My gripe is not with deficiency from overlooking a rich source of information. That happens. None of us can be on top of finding everything. It is instead with deficiency in citing sources. Readers, whether programmers, reviewers or other researchers, have a reasonable interest in knowing where the information came from. What passes for the literature on reverse engineering Windows has too much mystery to it. No matter how useful or desperately needed may be the information, even if it’s correct down to every extractable detail, nobody really gains from its appearing as if by magic.
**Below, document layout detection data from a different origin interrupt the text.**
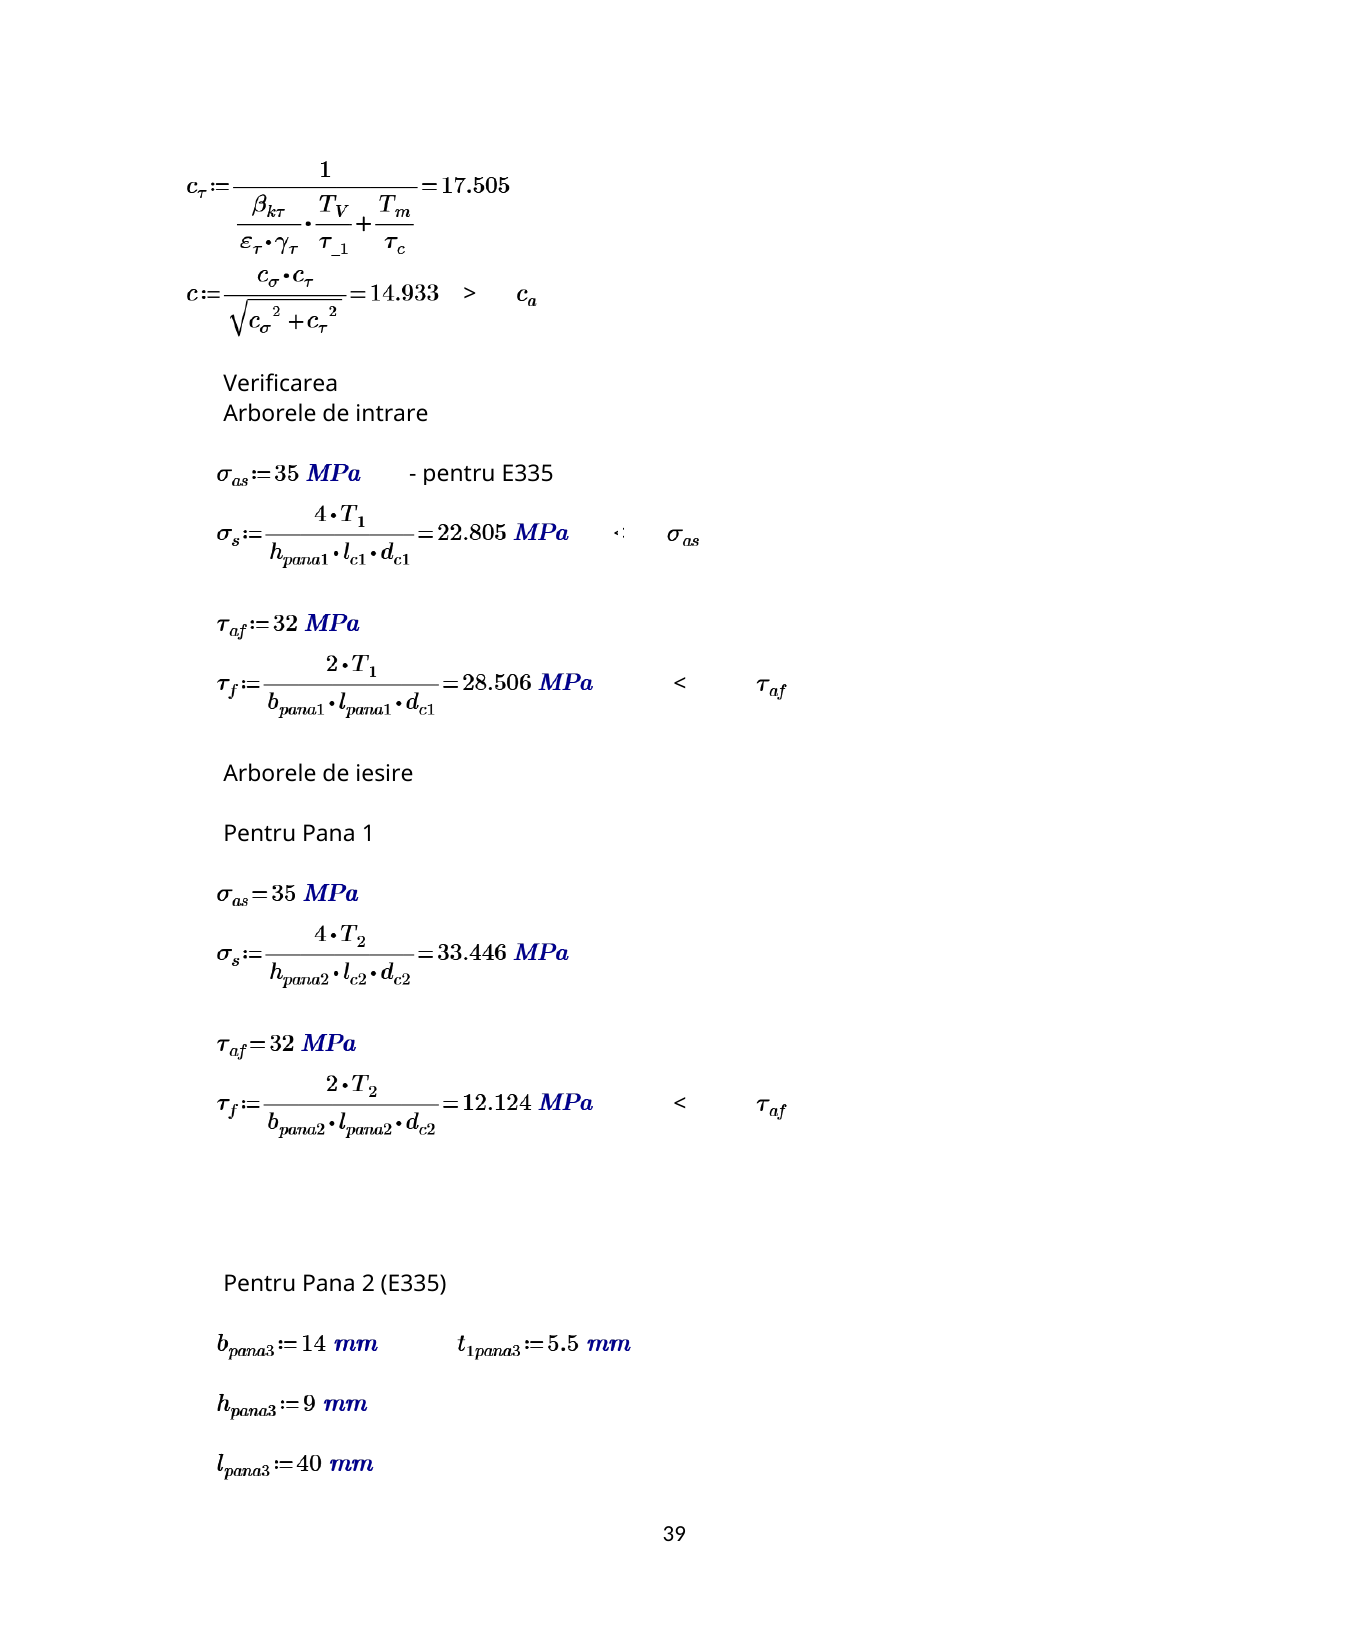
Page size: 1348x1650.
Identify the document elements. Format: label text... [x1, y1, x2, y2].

picture [510, 273, 543, 317]
picture [210, 1323, 384, 1367]
text Verificarea penelor [223, 367, 405, 395]
text Arborele de iesire [223, 757, 509, 785]
text Pentru Pana 2 (E335) [223, 1267, 484, 1295]
picture [210, 873, 574, 996]
picture [210, 1023, 599, 1146]
picture [450, 1323, 637, 1367]
picture [210, 453, 574, 576]
text Pentru Pana 1 (E335) [223, 817, 432, 845]
picture [210, 1383, 374, 1427]
picture [750, 663, 792, 707]
text > [463, 277, 502, 305]
picture [750, 1083, 792, 1127]
text - pentru E335 [403, 457, 689, 485]
text Arborele de intrare [223, 397, 509, 425]
text < [673, 667, 705, 695]
picture [210, 1443, 380, 1487]
picture [660, 513, 704, 557]
picture [210, 603, 599, 726]
text < [673, 1087, 691, 1115]
text < [613, 517, 618, 545]
picture [180, 150, 531, 347]
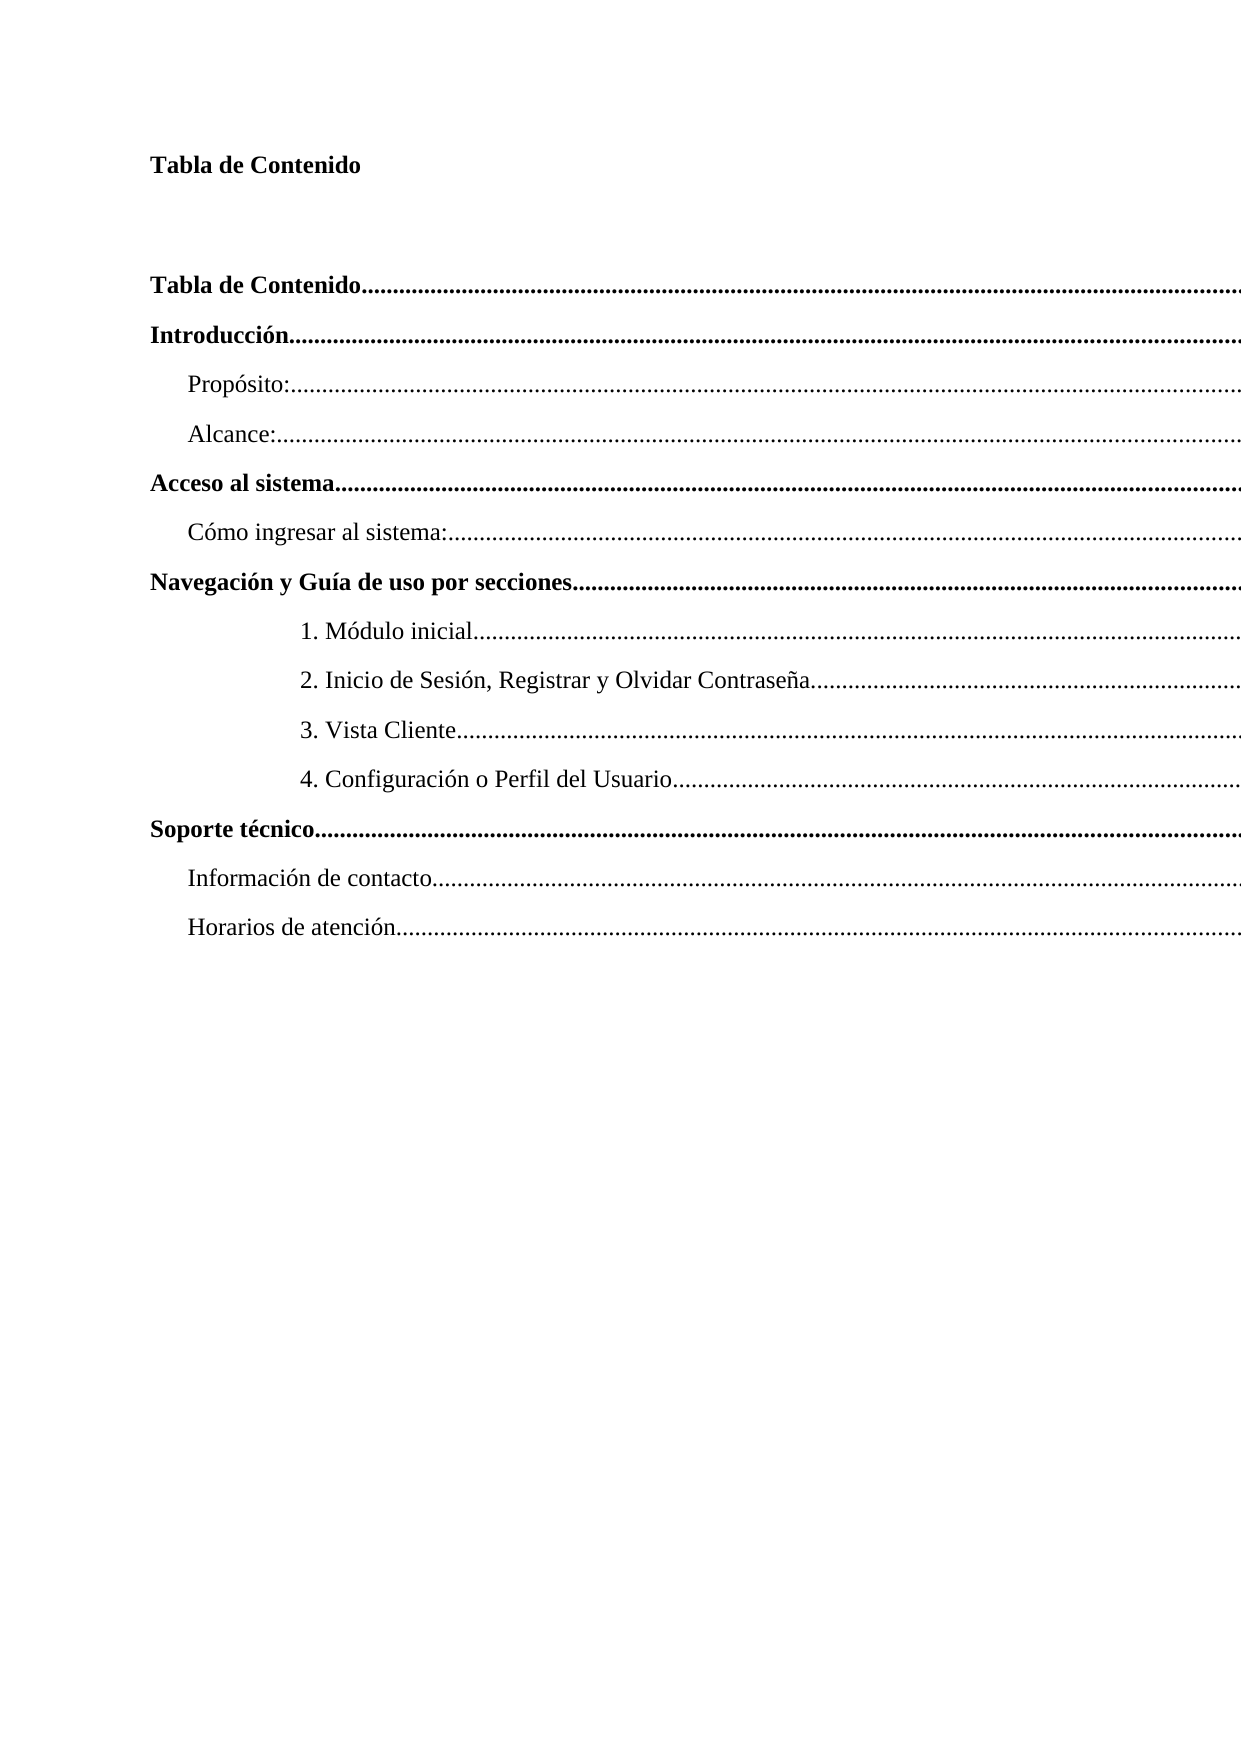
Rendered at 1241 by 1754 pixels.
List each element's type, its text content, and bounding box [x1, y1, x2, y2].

Different readers will have different expectations of what counts as reliable or legitimate. Different writers will draw their lines differently about what needs to be disclosed. I, for instance, don’t spell out my methods of reading type information in symbol files or libraries, or of any other technique to my reverse engineering, any more than I would expect that a paper in higher mathematics will labour over how its author does basic algebra. I write for an advanced readership and I think that if anything about the technique looks like magic to a less advanced reader, then it’s for them to learn more and practise harder. There’s no mystery if what’s missing is skill, experience or perseverance. Conversely, I do not appear skillful to my readers if they suspect that my achievement owes anything to accessing secret sources. It’s one thing if readers have to work hard to keep up. It’s another if they can’t verify my work for not knowing what sources to check against or if they waste their time retreading my analyses for not knowing what I already covered.
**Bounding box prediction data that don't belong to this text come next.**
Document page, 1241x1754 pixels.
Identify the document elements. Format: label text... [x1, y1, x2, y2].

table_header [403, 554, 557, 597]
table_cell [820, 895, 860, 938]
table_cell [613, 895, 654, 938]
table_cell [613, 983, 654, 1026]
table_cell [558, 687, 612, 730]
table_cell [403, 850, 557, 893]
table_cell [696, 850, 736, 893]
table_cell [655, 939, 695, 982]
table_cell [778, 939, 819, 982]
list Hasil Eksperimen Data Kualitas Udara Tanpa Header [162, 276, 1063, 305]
But these, and much more, are just standard arguments for openness in research. How they apply to published research into Windows internals is that it’s nowhere near sufficient to say just that you got your information from public symbols meaning mainly to contrast with having got your information from private symbols or source code. Do so if your aim is to discourage the attention of copyright lawyers. Cite just public symbols if the only ones you mean are those of the binary that’s studied. Otherwise, good citation practice is to specify which other symbols your work relied on.
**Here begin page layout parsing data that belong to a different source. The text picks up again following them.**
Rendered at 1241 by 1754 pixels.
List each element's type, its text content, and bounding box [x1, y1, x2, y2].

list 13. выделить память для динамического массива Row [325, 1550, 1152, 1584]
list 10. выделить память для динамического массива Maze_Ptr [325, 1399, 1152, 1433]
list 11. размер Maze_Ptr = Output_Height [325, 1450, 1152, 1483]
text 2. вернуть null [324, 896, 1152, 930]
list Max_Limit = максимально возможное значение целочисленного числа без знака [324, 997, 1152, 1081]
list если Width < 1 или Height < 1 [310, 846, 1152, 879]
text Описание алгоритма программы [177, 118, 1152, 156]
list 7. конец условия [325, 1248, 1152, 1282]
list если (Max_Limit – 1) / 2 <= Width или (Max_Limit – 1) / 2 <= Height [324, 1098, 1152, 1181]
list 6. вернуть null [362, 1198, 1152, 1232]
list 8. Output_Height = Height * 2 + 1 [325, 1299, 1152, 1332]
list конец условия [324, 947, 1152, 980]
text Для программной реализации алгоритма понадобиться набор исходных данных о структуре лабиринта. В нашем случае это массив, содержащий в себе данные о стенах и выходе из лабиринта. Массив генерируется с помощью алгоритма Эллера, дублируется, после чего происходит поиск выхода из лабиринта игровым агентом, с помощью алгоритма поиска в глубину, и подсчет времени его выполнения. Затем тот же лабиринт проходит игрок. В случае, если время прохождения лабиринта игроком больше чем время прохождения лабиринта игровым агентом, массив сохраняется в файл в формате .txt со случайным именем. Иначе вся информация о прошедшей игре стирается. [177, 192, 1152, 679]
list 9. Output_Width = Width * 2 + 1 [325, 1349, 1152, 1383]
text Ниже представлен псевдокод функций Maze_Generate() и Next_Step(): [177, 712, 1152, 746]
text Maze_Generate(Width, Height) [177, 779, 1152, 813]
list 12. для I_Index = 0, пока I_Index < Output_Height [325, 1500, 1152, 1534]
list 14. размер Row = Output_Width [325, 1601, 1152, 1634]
Alex’s reconstructed HVGDK.H itself makes no more informative disclosure than “Changes made based on symbols” and then “Changes made based on new symbol source”. Not only are possibly obscure symbol sources left unspecified but “based on” leaves the reader to differentiate what in the published research has come directly from symbols and what has been invented to fill gaps in what can be known from symbols. The separate page of introduction says more, and is indeed much better about citation practice than is almost any other work I’ve seen in this field, and yet “modified with”, “inferred data” and “certain user-mode binaries” can hardly be thought specific enough to advance the research. I’ll even venture that the reconstruction would already be more accurate as reverse engineering had its sources been better cited, if only for spurring readers to look wider for other sources with some assurance that they won’t just be reworking the seams that Alex has already mined.

Everyone who works in this field, me included, would better lift their game on this.